A project that I have been working on for a while is nearly done and not before time looking at this weather. I have a lot of windows in my van making it cold at the end of the year. It's not easy to get standard blinds and some that are available are expensive. The other problem I had is not being able to fix attachments and the Velcro that I have used in the past on the carpet lining is now ceasing to work. 
Welcome the discovery of the Neodymium magnets that are super strong and grip even through the carpet lining. 
On the rear window blind I have stitched the magnet in but for the others I have kept them out so that I can use them on things. I have also made a mosquito block for one of my windows.. it has not been tested but should be ok. 


One of the reasons I wanted to make my own is because I wanted blue, to match the paintwork of the van. Once the light begins to drop my van really starts to disappear, and white blinds or curtains is not good.


----------



## oppy (Aug 9, 2017)

Nice to see another fish
PTL


----------



## stormywalters (Aug 9, 2017)

I have done something similar for our front screen but have used a grey micro fibre towel. We like to get the van as dark as we can especially in summer. I have sewn short lengths of Velcro along the top edge and used magnets as you have for the sides. Boy do those magnets stick, like the well known substance to a blanket.  ........   Sue


----------



## Sharon the Cat (Aug 9, 2017)

The padded blinds look really good. Do you find they really help with insulation?


----------



## peter palance (Aug 10, 2017)

*yes i am looking*



Moonraker 2 said:


> A project that I have been working on for a while is nearly done and not before time looking at this weather. I have a lot of windows in my van making it cold at the end of the year. It's not easy to get standard blinds and some that are available are expensive. The other problem I had is not being able to fix attachments and the Velcro that I have used in the past on the carpet lining is now ceasing to work.
> Welcome the discovery of the Neodymium magnets that are super strong and grip even through the carpet lining.
> On the rear window blind I have stitched the magnet in but for the others I have kept them out so that I can use them on things. I have also made a mosquito block for one of my windows.. it has not been tested but should be ok. View attachment 56662View attachment 56663View attachment 56664View attachment 56665View attachment 56666View attachment 56667
> 
> One of the reasons I wanted to make my own is because I wanted blue, to match the paintwork of the van. Once the light begins to drop my van really starts to disappear, and white blinds or curtains is not good.

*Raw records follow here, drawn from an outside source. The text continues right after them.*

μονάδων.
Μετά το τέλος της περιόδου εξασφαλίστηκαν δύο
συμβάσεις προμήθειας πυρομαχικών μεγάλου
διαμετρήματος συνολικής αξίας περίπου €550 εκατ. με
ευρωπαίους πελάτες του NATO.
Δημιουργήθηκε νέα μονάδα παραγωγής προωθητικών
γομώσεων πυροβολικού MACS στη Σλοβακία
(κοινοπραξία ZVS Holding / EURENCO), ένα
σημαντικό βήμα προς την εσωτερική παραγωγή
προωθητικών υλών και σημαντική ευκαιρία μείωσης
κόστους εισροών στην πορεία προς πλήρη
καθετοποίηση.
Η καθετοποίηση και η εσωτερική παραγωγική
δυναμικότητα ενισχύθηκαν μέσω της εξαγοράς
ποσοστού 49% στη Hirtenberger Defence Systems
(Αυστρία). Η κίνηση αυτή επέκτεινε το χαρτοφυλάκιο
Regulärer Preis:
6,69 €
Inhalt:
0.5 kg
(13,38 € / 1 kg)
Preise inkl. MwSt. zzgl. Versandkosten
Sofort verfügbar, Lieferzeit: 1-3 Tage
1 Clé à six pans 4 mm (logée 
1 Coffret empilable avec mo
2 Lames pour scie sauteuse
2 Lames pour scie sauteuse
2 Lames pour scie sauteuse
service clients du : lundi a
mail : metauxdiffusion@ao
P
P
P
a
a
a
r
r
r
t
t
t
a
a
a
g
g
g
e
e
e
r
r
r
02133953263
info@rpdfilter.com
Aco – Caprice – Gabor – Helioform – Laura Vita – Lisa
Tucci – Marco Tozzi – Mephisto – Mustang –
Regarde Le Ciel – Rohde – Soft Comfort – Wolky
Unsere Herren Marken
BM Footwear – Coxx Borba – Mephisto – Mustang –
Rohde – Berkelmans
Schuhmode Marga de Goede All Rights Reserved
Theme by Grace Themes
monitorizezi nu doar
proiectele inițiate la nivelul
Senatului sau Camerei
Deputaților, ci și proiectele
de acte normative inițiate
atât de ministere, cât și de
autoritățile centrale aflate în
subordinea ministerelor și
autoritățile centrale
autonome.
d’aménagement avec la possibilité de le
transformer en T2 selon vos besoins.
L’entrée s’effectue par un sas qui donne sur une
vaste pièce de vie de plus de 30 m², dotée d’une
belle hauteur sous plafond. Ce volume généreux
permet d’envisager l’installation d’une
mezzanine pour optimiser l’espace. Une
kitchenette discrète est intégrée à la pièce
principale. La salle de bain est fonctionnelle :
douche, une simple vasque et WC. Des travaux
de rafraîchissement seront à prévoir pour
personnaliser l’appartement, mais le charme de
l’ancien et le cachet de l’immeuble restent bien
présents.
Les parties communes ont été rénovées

 yes please keep pluging away would like to see when finnished pj palance thank you


----------



## phillybarbour (Aug 12, 2017)

Very neat looking job, and cool in all matching blue.


----------



## Moonraker 2 (Sep 8, 2017)

Sharon the Cat said:


> The padded blinds look really good. Do you find they really help with insulation?



Sorry for late reply I have been away. The blind on the back winscreen certainly helps to make it warmer.


----------



## Moonraker 2 (Sep 8, 2017)

Update on the blinds. A bit delayed as I have been on a trip and have been testing the blinds.

The back winscreen blind worked very well and certainly helped the warmth as that is a big window and only had a curtain previously. It also helps to really block out the light, especially security floodlights and street lights.

As to the magnets... they are better when they are sewn in, it means they cannot jump off or do other irritating things but it means you can't use them on something else. I shall be sewing some of them down.

Generally pleased with the project. I have modified a silver screen for the winscreen but it is not working well yet. I do not want one of the big outside fitted ones so there is more work t o be done on this.


----------